(Dataset records)
━━━━━━━━━━━━━━━━━━━━━━━━━━━━━━
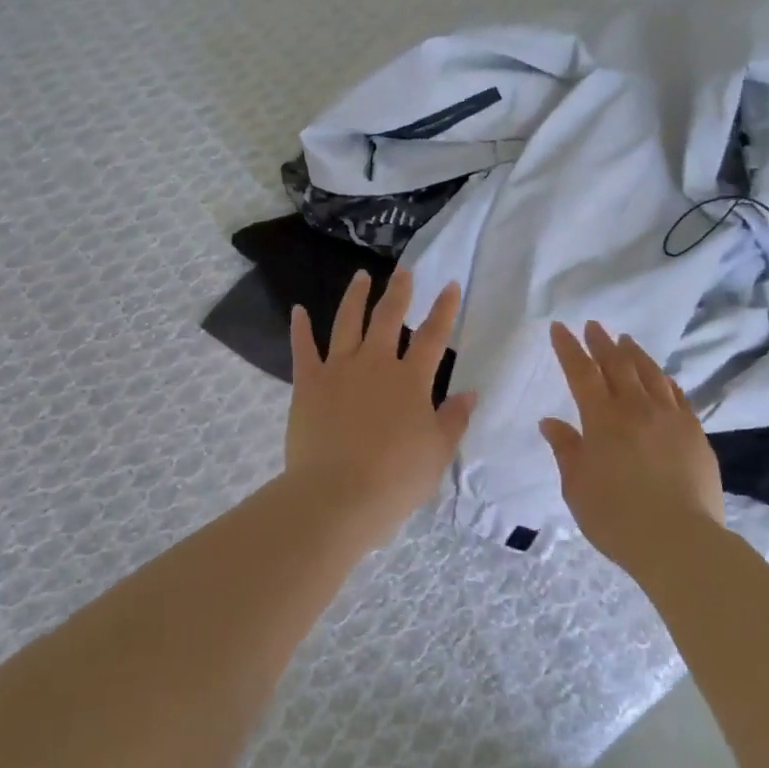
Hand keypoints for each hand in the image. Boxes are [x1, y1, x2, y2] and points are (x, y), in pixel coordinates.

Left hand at [285, 269, 474, 551]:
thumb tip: (469, 393)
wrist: (337, 496)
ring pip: (347, 322)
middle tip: (404, 271)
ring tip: (361, 276)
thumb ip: (454, 419)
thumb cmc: (395, 478)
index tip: (450, 285)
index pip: (433, 336)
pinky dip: (300, 329)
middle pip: (388, 318)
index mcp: (410, 380)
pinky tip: (298, 310)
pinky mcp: (307, 384)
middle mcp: (375, 363)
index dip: (444, 309)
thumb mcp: (437, 453)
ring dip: (355, 297)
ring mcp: (338, 370)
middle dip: (399, 291)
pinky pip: (303, 349)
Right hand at [540, 321, 724, 569]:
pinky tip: (662, 377)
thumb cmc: (616, 517)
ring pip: (650, 374)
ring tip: (626, 341)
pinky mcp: (695, 432)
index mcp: (602, 419)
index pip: (582, 373)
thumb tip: (551, 422)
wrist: (679, 541)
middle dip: (602, 343)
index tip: (560, 328)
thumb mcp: (577, 487)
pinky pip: (677, 395)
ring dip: (634, 354)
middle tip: (594, 326)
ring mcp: (670, 417)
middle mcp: (636, 408)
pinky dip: (664, 380)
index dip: (569, 349)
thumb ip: (566, 450)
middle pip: (617, 365)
━━━━━━━━━━━━━━━━━━━━━━━━━━━━━━
* [EXERCISE INSTRUCTIONS] All of the records above should be reproduced exactly, with the pictures left out.

* [REPLY]
Hand keypoints for each hand in the image. Boxes are [x1, y1, x2, y2] and points are (x, y), in pixel coordinates.

Left hand at [285, 269, 474, 551]:
thumb tip: (469, 393)
wrist: (337, 496)
ring pip: (347, 322)
middle tip: (404, 271)
ring tip: (361, 276)
thumb ip: (454, 419)
thumb cmc: (395, 478)
index tip: (450, 285)
index pip: (433, 336)
pinky dip: (300, 329)
middle pip: (388, 318)
index mcp: (410, 380)
pinky tip: (298, 310)
pinky mcp: (307, 384)
middle mcp: (375, 363)
index dip: (444, 309)
thumb mcp: (437, 453)
ring dip: (355, 297)
ring mcp: (338, 370)
middle dip: (399, 291)
pinky pip: (303, 349)
Right hand at [540, 321, 724, 569]:
pinky tip: (662, 377)
thumb cmc: (616, 517)
ring pip: (650, 374)
ring tip: (626, 341)
pinky mcp: (695, 432)
index mcp: (602, 419)
index pip: (582, 373)
thumb tip: (551, 422)
wrist: (679, 541)
middle dip: (602, 343)
index tip: (560, 328)
thumb mcp: (577, 487)
pinky pip: (677, 395)
ring dip: (634, 354)
middle tip: (594, 326)
ring mcp: (670, 417)
middle mcp: (636, 408)
pinky dip: (664, 380)
index dip: (569, 349)
thumb ip: (566, 450)
middle pip: (617, 365)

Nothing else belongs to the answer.